**Exercise instructions:**
1: Answer these questions using the forum reply on OLAP mutations:
(a) In which program has the poster already used the mutation tags approach?
(b) Which two parties could provide an ID for a vertex added in OLAP?
(c) Through what does the poster suggest some behaviors might be made configurable?
2: Write out the stretch of the forum reply on OLAP mutations from "1. How do we" through "at write time.", copying it exactly.
3: Write the next few sentences of the forum reply on OLAP mutations, picking up after its final sentence.

**Source text:**
——————————

Re: [DISCUSS] OLAP Mutations

Posted by Daniel Kuppitz <me...@gremlin.guru>.
>
> would this notion of a "mutation tags" be useful in
> BulkLoaderVertexProgram?


Yes. I've used this approach in DSEG's BulkUpdateVertexProgram, which
allows to add properties and edges. IMO we should also create a new VP in
TinkerPop, one that is optimized to handle all update scenarios.

1. How do we deal with ID generation?


Do we need to care about IDs for edges and properties? I don't think so.
Vertices would be tricky though, but...

2. How do we add vertices in OLAP?


We never allowed that in the past iirc, but that would be a "great to
have". The question is, do we then have to care about IDs? The user could
provide an ID or the underlying Graph DB could provide one at write time.

3. How do we deal with updates that already occurred at the graph database
> while OLAP was processing?


It depends. Some scenarios would probably be solvable, others would lead to
failure. Maybe we can even make some of the behaviors configurable through
the BulkLoaderVP.

——————————

Collected data entries:
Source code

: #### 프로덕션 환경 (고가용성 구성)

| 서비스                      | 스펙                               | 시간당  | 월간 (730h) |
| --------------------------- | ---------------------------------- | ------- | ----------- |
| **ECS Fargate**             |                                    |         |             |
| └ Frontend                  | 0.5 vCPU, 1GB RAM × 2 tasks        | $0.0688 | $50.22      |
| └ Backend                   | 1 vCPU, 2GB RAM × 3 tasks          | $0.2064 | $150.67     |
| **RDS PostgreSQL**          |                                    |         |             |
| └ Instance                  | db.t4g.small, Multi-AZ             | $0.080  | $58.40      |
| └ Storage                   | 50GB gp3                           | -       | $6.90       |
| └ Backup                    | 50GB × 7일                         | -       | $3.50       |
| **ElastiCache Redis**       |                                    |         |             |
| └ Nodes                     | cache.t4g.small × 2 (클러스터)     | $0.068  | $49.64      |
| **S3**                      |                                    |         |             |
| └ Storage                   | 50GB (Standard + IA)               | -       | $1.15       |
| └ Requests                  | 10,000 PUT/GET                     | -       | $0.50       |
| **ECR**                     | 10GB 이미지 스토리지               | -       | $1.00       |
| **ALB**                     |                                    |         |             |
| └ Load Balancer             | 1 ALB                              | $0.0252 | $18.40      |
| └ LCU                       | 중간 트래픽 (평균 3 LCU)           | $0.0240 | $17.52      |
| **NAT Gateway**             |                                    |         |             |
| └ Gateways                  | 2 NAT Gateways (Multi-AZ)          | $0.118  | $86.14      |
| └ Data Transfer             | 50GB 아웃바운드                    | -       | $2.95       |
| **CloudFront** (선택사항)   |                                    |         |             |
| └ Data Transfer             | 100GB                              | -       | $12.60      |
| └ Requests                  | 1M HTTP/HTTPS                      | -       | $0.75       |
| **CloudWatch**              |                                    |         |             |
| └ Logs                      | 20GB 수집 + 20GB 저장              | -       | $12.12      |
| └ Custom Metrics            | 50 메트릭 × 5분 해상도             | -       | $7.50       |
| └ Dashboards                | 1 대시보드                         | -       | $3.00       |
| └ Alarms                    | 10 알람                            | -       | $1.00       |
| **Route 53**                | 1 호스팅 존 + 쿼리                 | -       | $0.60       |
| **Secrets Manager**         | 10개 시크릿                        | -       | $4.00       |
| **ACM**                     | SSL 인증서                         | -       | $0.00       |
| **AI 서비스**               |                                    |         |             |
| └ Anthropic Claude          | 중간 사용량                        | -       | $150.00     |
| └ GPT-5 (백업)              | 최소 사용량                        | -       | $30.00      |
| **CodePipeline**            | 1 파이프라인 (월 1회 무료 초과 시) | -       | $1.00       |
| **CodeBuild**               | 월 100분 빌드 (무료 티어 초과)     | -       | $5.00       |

——————————

**Results of the tasks:**
1:
(a) DSEG's BulkUpdateVertexProgram.
(b) The user, or the underlying Graph DB at write time.
(c) The BulkLoaderVP.

2:
1. How do we deal with ID generation?


Do we need to care about IDs for edges and properties? I don't think so.
Vertices would be tricky though, but...

2. How do we add vertices in OLAP?


We never allowed that in the past iirc, but that would be a "great to
have". The question is, do we then have to care about IDs? The user could
provide an ID or the underlying Graph DB could provide one at write time.

3:
Cheers,
Daniel



On Tue, Apr 12, 2016 at 7:57 PM, Marko Rodriguez <ok...@gmail.com>
wrote:

> Hello,
>
> One of the big outstanding features in TinkerPop3 is OLAP-based graph
> mutations. That is:
>
>         graph database --read--> graph processor --write--> graph database
>
> Daniel Kuppitz has provided BulkLoaderVertexProgram with "from scratch" or
> incremental loading capabilities. It would be nice to be able to piggy back
> on this work for OLAP mutations. Here is an idea that borrows from the OLAP
> mutation model developed by Matthias Broecheler in Faunus.
>
> 1. We create a MutatingProgram interface.
> 2. That interface will have a collection of public static final String
> compute keys.
>         - gremlin.mutatingProgram.mutation
>         - gremlin.mutatingProgram.droppedProperties
>         - gremlin.mutatingProgram.addedProperties
> 3. Any VertexProgram can implement MutatingProgram and in doing so, it
> will use the respective compute keys.
> 4. If that VertexProgram deletes a vertex, it does not delete the vertex,
> it simple adds the property "gremlin.mutatingProgram.mutation=dropped."
> 5. If that VertexProgram adds an edge, it adds the edge with the property
> "gremlin.mutatingProgram.mutation=added."
> 6. If that VertexProgram adds a vertex property, it adds the vertex
> property with the property "gremlin.mutatingProgram.mutation=added."
> 7. If that VertexProgram deletes a property, it adds the property to the
> element "gremlin.mutatingProgram.droppedProperties=[x,y,z]"
> 8. ...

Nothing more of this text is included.